The pope was reflecting on the gospel reading of the day that recounts Jesus’ parable of the talents, in which a master entrusts three servants with his property while he embarks on a journey. On returning, he calls in his servants to find what return they have made on his money. The master praises two servants who invested his money and doubled it, while chastising the third servant who buried the money and made nothing.

“For if goodness is not invested, it is lost, and the grandeur of our lives is not measured by how much we save but by the fruit we bear,” Francis said. “How many people spend their lives simply accumulating possessions, concerned only about the good life and not the good they can do.”

“Yet how empty is a life centered on our needs and blind to the needs of others!” he added. “The reason we have gifts is so that we can be gifts for others.”

As he has done on other occasions, the pope noted that the Christian life is essentially about doing good and not just about avoiding evil.

“It is significant that fully four times those servants who invested their talents, who took a risk, are called ‘faithful,’” he said. “For the Gospel, faithfulness is never risk-free.”

“Taking risks: there is no faithfulness without risk. Fidelity to God means handing over our life, letting our carefully laid plans be disrupted by our need to serve,” he said.

“It is sad when Christians play a defensive game, content only to observe rules and obey commandments,” Francis noted. “Those ‘moderate’ Christians who never go beyond boundaries, never, because they are afraid of risk.”

“Following rules is not enough; fidelity to Jesus is not just about not making mistakes, this is quite wrong,” he added. “That is what the lazy servant in the parable thought: for lack of initiative and creativity, he yielded to needless fear and buried the talent he had received.”

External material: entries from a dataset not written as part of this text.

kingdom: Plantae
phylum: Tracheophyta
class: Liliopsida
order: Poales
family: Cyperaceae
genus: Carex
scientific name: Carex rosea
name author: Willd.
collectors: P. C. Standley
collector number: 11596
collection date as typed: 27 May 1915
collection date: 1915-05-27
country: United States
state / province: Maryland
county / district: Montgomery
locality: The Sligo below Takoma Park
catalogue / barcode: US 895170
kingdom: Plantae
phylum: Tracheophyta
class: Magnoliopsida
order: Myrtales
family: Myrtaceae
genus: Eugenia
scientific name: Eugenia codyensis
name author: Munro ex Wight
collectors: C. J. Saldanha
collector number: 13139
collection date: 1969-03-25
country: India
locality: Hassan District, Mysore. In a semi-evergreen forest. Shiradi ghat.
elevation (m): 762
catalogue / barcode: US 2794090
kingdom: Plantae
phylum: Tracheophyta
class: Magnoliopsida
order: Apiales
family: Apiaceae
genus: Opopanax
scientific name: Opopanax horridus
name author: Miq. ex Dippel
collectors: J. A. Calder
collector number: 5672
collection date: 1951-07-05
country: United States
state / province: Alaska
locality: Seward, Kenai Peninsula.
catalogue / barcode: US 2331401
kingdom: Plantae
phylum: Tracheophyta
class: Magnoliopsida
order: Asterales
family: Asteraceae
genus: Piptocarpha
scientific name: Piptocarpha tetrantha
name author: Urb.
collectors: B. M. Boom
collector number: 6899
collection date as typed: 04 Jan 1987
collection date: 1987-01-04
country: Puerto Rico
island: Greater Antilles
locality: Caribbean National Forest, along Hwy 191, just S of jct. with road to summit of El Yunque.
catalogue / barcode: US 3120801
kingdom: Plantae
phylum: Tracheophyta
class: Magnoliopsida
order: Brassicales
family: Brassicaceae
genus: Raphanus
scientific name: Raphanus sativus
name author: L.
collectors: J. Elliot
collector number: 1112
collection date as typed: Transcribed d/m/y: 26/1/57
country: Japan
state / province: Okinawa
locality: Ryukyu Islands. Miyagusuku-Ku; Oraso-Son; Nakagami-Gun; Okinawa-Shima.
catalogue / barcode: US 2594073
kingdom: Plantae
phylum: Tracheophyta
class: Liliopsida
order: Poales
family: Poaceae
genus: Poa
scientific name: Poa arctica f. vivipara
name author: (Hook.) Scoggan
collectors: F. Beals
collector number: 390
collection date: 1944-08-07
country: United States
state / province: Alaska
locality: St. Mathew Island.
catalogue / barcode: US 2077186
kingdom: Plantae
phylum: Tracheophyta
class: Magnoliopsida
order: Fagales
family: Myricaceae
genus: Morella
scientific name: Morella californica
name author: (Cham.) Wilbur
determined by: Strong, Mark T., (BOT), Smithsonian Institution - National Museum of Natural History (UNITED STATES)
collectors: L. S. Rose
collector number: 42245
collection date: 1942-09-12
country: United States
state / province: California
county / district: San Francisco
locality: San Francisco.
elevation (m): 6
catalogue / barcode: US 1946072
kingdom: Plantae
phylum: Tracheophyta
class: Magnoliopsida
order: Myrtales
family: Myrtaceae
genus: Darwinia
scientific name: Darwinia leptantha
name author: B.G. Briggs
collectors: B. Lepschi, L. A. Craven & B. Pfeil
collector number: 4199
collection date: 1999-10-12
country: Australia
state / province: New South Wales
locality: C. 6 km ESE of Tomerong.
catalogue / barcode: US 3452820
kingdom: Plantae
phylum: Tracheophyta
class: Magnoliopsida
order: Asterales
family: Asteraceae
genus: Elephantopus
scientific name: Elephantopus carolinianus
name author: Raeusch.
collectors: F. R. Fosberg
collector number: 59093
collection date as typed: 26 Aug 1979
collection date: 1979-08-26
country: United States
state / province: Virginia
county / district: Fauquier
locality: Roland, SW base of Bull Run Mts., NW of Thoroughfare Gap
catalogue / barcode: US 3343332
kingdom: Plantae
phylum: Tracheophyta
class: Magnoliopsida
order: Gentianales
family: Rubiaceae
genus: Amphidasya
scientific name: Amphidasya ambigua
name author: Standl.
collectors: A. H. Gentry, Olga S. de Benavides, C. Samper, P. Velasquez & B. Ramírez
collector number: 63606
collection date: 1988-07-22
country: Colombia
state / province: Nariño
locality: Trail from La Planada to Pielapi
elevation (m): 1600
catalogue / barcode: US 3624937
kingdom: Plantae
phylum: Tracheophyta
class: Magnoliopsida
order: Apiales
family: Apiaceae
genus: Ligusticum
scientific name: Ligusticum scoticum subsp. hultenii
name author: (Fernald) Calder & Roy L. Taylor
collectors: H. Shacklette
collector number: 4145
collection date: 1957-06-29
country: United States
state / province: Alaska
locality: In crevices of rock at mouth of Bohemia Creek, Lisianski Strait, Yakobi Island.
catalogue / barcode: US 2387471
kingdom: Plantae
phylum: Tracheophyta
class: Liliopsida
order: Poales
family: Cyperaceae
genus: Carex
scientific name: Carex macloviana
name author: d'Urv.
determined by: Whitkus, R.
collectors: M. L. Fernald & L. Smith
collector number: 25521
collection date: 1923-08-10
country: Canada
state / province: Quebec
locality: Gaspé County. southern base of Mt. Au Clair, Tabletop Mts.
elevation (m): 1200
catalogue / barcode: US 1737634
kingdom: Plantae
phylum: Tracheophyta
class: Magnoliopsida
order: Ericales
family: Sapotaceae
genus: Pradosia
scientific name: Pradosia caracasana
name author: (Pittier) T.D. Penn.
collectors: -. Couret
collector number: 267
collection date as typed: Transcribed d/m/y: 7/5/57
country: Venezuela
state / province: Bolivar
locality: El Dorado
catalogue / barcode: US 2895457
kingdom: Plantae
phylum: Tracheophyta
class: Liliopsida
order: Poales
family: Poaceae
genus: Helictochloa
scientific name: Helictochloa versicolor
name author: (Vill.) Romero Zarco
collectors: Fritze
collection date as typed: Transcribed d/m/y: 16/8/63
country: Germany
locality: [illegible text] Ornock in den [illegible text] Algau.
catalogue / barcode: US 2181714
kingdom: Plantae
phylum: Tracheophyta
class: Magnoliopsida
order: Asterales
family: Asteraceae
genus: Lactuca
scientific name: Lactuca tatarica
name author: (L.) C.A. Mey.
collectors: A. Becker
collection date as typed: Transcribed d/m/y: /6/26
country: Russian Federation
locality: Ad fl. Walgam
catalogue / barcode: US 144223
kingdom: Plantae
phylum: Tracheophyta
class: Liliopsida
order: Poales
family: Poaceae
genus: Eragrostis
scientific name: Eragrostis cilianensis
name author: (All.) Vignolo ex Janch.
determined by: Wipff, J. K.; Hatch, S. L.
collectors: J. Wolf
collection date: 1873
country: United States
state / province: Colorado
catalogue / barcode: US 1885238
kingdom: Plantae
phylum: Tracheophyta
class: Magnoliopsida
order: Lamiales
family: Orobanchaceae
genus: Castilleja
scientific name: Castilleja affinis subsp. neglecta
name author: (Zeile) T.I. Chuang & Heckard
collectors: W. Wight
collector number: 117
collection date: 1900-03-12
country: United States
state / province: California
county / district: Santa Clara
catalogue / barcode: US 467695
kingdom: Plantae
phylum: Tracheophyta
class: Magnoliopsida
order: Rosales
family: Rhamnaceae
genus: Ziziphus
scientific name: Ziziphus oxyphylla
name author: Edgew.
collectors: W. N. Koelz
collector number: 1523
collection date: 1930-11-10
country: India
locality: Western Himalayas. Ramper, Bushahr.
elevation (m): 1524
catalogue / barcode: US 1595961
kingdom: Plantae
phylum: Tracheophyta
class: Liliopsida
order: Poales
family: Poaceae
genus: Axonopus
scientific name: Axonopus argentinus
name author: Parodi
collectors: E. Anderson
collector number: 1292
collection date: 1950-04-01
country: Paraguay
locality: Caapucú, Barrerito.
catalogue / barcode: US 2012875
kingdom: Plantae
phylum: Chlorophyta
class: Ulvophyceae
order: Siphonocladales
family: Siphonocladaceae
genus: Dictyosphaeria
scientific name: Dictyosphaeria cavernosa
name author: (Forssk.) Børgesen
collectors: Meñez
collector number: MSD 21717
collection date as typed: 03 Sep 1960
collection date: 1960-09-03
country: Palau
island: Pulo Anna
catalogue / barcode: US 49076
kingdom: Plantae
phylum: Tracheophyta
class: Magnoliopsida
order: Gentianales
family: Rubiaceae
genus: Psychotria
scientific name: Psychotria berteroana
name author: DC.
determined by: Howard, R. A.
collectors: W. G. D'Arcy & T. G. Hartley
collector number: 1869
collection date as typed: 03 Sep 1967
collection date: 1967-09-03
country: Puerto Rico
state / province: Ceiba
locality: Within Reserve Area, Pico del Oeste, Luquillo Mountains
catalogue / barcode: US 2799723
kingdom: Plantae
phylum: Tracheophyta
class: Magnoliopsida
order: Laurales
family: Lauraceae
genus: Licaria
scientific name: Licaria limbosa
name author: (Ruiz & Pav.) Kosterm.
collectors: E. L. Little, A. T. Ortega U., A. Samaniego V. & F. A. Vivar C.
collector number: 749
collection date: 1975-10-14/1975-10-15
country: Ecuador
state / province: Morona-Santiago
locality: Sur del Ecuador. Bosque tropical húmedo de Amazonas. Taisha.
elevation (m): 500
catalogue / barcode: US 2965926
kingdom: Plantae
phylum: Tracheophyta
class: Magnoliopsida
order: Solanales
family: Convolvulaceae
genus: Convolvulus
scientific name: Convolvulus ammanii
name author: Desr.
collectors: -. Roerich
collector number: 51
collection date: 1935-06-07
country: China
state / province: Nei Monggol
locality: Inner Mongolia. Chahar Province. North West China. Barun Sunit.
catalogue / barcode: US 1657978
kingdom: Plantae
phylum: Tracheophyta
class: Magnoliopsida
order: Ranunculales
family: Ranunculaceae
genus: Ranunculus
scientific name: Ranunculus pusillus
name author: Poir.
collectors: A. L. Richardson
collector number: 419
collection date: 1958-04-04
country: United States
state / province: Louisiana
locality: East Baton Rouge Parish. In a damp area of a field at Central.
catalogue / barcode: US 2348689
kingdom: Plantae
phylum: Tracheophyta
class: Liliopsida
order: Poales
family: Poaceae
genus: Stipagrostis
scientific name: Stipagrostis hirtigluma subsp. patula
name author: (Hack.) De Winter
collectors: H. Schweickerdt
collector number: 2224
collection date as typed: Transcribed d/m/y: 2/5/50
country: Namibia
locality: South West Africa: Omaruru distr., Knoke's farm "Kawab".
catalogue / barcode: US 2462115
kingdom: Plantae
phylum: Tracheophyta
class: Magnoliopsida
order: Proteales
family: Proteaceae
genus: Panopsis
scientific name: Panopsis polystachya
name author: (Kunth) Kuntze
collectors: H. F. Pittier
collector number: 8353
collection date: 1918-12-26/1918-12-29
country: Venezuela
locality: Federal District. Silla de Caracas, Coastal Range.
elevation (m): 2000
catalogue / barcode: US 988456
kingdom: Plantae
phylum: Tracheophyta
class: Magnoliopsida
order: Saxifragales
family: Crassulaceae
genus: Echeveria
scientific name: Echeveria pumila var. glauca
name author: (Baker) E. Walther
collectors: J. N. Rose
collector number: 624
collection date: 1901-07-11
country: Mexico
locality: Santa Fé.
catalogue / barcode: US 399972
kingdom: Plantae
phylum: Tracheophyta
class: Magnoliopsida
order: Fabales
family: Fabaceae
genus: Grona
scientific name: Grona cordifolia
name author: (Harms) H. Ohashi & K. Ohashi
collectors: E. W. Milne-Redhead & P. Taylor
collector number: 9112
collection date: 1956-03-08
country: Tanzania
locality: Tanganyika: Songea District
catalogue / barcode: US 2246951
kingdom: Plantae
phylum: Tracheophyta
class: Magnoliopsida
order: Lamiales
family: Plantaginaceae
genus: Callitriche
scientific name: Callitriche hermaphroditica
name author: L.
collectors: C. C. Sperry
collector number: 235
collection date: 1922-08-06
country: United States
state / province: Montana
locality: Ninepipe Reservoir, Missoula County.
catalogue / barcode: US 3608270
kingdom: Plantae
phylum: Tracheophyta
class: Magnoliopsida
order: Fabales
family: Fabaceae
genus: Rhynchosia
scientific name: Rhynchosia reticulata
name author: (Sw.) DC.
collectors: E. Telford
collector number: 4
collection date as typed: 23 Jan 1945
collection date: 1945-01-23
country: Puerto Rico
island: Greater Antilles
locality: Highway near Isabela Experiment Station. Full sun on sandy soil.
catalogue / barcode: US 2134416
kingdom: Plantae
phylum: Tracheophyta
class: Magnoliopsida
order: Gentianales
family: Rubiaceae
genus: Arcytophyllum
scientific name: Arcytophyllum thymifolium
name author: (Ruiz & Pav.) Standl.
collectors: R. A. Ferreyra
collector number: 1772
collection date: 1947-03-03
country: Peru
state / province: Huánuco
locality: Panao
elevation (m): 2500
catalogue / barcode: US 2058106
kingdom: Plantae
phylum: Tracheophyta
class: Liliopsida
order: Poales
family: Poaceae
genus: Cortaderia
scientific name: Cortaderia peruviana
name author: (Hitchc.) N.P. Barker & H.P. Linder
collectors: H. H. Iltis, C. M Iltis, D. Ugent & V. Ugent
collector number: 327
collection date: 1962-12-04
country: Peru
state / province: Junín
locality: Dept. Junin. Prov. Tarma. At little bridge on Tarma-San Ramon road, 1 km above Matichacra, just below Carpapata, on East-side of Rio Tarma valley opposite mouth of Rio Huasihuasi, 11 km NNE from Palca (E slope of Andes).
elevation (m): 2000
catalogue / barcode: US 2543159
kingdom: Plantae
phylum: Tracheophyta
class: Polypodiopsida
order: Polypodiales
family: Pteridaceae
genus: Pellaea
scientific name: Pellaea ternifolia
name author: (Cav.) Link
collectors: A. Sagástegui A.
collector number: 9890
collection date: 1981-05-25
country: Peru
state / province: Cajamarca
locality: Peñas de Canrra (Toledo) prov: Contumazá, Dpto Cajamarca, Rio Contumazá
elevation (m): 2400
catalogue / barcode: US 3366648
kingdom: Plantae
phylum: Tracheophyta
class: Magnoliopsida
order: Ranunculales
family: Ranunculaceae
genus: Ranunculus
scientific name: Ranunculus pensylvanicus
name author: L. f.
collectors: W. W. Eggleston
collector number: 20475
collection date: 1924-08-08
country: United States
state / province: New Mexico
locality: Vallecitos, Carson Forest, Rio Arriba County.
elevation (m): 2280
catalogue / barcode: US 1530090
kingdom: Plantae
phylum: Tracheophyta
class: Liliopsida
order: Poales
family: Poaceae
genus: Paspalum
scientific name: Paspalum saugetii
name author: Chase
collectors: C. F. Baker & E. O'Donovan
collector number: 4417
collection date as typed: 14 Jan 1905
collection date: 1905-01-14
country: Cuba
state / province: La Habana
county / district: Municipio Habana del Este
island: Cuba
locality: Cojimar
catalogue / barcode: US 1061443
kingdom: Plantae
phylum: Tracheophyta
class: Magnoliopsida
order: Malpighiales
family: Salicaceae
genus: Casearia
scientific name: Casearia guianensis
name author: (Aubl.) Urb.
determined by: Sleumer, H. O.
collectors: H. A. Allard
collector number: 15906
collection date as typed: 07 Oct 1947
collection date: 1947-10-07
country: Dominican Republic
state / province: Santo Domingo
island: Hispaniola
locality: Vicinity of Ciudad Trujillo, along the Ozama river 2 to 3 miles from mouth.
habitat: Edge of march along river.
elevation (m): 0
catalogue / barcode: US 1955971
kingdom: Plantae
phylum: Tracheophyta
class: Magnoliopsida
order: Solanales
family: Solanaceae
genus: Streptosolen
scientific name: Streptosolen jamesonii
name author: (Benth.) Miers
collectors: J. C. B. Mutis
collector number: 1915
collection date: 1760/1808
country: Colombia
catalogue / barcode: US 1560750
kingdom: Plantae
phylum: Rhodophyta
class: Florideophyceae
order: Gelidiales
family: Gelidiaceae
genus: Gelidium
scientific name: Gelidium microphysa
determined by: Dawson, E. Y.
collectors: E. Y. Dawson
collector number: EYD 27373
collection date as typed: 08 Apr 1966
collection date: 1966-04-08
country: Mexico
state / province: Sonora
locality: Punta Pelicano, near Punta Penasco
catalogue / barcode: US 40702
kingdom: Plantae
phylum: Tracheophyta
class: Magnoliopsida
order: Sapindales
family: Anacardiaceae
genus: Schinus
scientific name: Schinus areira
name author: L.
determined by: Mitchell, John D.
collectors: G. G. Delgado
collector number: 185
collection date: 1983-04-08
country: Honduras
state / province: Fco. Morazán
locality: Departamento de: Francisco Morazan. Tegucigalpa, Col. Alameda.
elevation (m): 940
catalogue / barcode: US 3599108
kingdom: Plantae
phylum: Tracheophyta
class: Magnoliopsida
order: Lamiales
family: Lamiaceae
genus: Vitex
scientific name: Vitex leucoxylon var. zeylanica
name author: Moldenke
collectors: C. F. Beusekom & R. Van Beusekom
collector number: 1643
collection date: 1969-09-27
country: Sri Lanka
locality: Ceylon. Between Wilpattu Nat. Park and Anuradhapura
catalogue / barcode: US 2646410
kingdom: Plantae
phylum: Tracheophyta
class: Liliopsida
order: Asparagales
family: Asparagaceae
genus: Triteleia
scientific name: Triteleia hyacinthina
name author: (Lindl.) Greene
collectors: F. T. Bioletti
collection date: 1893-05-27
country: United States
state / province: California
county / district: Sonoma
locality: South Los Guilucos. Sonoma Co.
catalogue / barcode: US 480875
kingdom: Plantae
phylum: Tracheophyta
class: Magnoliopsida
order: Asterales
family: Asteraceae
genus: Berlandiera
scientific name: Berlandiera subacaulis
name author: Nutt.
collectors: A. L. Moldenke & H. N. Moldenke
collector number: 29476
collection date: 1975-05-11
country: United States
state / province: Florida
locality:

The pope went on to note a paradox: the master calls the lazy servant “evil” despite the fact that he had technically done nothing wrong, because he had failed to act.

“The master actually calls him ‘wicked.’ And yet he did nothing wrong! But he did nothing good either,” the pope reflected. “He preferred to sin by omission rather than to risk making a mistake.”

“He was not faithful to God, who spends freely, and he made his offence even worse by returning the gift he had received. ‘You gave me this, and I give it to you,’ nothing more,” he said.

“The Lord, for his part, asks us to be generous, to conquer fear with the courage of love, to overcome the passivity that becomes complicity,” he said.